1. Prevalence of Neural Collapse & Global Optimality
The tutorial starts with the introduction of the Neural Collapse phenomenon in the last layer and its universality in deep network training, and lays out the mathematical foundations of understanding its cause based upon simplified unconstrained feature model (UFM) . We then generalize and explain this phenomenon and its implications under data imbalanceness.

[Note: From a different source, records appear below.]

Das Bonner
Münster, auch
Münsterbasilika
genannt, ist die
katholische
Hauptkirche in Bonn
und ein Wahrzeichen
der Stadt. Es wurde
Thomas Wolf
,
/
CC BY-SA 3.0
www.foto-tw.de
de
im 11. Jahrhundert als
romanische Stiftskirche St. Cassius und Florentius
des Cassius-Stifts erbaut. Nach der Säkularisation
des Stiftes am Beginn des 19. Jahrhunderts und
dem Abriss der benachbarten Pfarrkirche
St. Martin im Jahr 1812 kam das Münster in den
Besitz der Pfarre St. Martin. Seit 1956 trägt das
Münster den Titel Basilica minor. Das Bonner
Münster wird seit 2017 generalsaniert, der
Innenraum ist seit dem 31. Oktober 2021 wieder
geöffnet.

2. Optimization Theory of Neural Collapse
We provide a rigorous explanation of the emergence of Neural Collapse from an optimization perspective and demonstrate its impacts on algorithmic choices, drawing on recent works. Specifically, we conduct a global landscape analysis under the UFM to show that benign landscapes are prevalent across various loss functions and problem formulations. Furthermore, we demonstrate the practical algorithmic implications of Neural Collapse on training deep neural networks.
3. Progressive Data Compression & Separation Across Intermediate Layers
We open the black-box of deep representation learning by introducing a law that governs how real-world deep neural networks separate data according to their class membership from the bottom layers to the top layers. We show that each layer roughly improves a certain measure of data separation by an equal multiplicative factor. We demonstrate its universality by showing its prevalence across different network architectures, dataset, and training losses.
4. Theory & Applications of Progressive Data Separation
Finally, we delve into theoretical understandings of the structures in the intermediate layer via studying the learning dynamics of gradient descent. In particular, we reveal that there are certain parsimonious structures in gradient dynamics so that a certain measure of data separation exhibits layer-wise linear decay from shallow to deep layers. Finally, we demonstrate its practical implications of understanding the phenomenon in transfer learning and the study of foundation models, leading to efficient fine-tuning methods with reduced overfitting.